**Objective A**: List every username in the forum thread below about inverting the Hessian, including the one who posted the submission.

Show HN: The Hessian of tall-skinny networks is easy to invert

(github.com)

14 points | by rahimiali 2 hours ago

4 comments

Lerc 26 minutes ago
I am not a mathematician, but I do enough weird stuff that I encounter things referring to Hessians, yet I don't really know what they are, because everyone who writes about them does so in terms that assumes the reader knows what they are.
Any hints? The Battenburg graphics of matrices?
[-]
- Nevermark 4 minutes ago
  In the context of optimizing parameters of a model, the Gradient consists of all the derivatives of the output being optimized (i.e. the total error measure) with respect to each of the models parameters.
  This in effect is a simplified version of the model, linearized around its current parameter values, making it easy to see which direction to take a small step to move the ultimate output in the direction that is desired.
  The Hessian consists of all 2nd order derivatives, i.e. not just slope, but the curvature of the model, around the current parameter values.
  Calculating all the first and 2nd degree derivatives takes more calculation, but allows for more information as to which direction to take a learning step. As not only do we know how the output will respond linearly to a small parameter change, but whether larger changes will produce higher or lower than linear responses.
  This can allow for the calculation of much larger changes to parameters, with high output improvements, speeding up training considerably, per training step.
  But the trade off, is each learning step requires far more derivative calculations and memory. So a conducive model architecture, and clever tricks, are needed to make the Hessian worth using.
  --
  Another derivative type is the Jacobian, which is the derivate of every individual output (i.e. all those numbers we normally think of as the outputs, not just the final error measure), with respect to every parameter.
  Jacobians can become enormous matrices. For billions of parameters, on billions of examples, with 100's of output elements, we would get a billions x 100's of billions derivative. So the Jacobians calculation can take enormous amounts of extra computation and memory. But there are still occasions (much fewer) when using it can radically speed up training.
- stevenae 5 minutes ago
  This helped me, coming from an ml background: https://randomrealizations.com/posts/xgboost-explained/
MontyCarloHall 1 hour ago
>If the Hessian-vector product is Hv for some fixed vector v, we're interested in solving Hx=v for x. The hope is to soon use this as a preconditioner to speed up stochastic gradient descent.
Silly question, but if you have some clever way to compute the inverse Hessian, why not go all the way and use it for Newton's method, rather than as a preconditioner for SGD?

**Provided records**:

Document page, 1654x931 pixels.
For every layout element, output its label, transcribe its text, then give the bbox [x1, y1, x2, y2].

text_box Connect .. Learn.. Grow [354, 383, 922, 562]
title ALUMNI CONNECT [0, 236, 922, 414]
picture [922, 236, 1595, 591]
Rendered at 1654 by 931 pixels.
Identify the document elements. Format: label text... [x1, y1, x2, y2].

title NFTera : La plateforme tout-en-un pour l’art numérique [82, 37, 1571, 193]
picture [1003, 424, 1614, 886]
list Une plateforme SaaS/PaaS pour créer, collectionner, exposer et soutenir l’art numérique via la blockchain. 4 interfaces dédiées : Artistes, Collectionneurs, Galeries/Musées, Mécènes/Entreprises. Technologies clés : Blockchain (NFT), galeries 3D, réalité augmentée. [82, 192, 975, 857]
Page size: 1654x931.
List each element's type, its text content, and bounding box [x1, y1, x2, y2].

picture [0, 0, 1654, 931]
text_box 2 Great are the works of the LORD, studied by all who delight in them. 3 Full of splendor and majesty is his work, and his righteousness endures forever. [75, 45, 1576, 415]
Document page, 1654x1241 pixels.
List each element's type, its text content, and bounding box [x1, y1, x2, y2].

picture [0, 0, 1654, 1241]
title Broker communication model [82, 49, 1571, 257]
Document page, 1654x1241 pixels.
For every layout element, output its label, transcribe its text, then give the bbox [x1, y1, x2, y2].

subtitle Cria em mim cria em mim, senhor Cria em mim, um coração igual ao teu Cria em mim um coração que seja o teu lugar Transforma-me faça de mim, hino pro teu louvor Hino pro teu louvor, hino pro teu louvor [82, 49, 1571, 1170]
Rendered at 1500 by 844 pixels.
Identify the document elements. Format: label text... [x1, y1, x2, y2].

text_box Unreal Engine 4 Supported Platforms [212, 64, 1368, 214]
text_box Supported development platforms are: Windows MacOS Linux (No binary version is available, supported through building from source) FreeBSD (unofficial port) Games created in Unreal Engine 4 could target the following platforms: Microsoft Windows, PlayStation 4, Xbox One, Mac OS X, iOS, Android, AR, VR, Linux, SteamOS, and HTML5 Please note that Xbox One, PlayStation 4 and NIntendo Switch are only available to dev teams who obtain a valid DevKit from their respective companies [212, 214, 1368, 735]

**Objective B**: In the listing, echo the lines starting at the line that contains "Page size: 1654x931." and ending at the line that contains "title Broker communication", with both of those lines included.

**Complete output A**:
rahimiali
Lerc
Nevermark
stevenae
MontyCarloHall

**Complete output B**:
Page size: 1654x931.
List each element's type, its text content, and bounding box [x1, y1, x2, y2].

picture [0, 0, 1654, 931]
text_box 2 Great are the works of the LORD, studied by all who delight in them. 3 Full of splendor and majesty is his work, and his righteousness endures forever. [75, 45, 1576, 415]
Document page, 1654x1241 pixels.
List each element's type, its text content, and bounding box [x1, y1, x2, y2].

picture [0, 0, 1654, 1241]
title Broker communication model [82, 49, 1571, 257]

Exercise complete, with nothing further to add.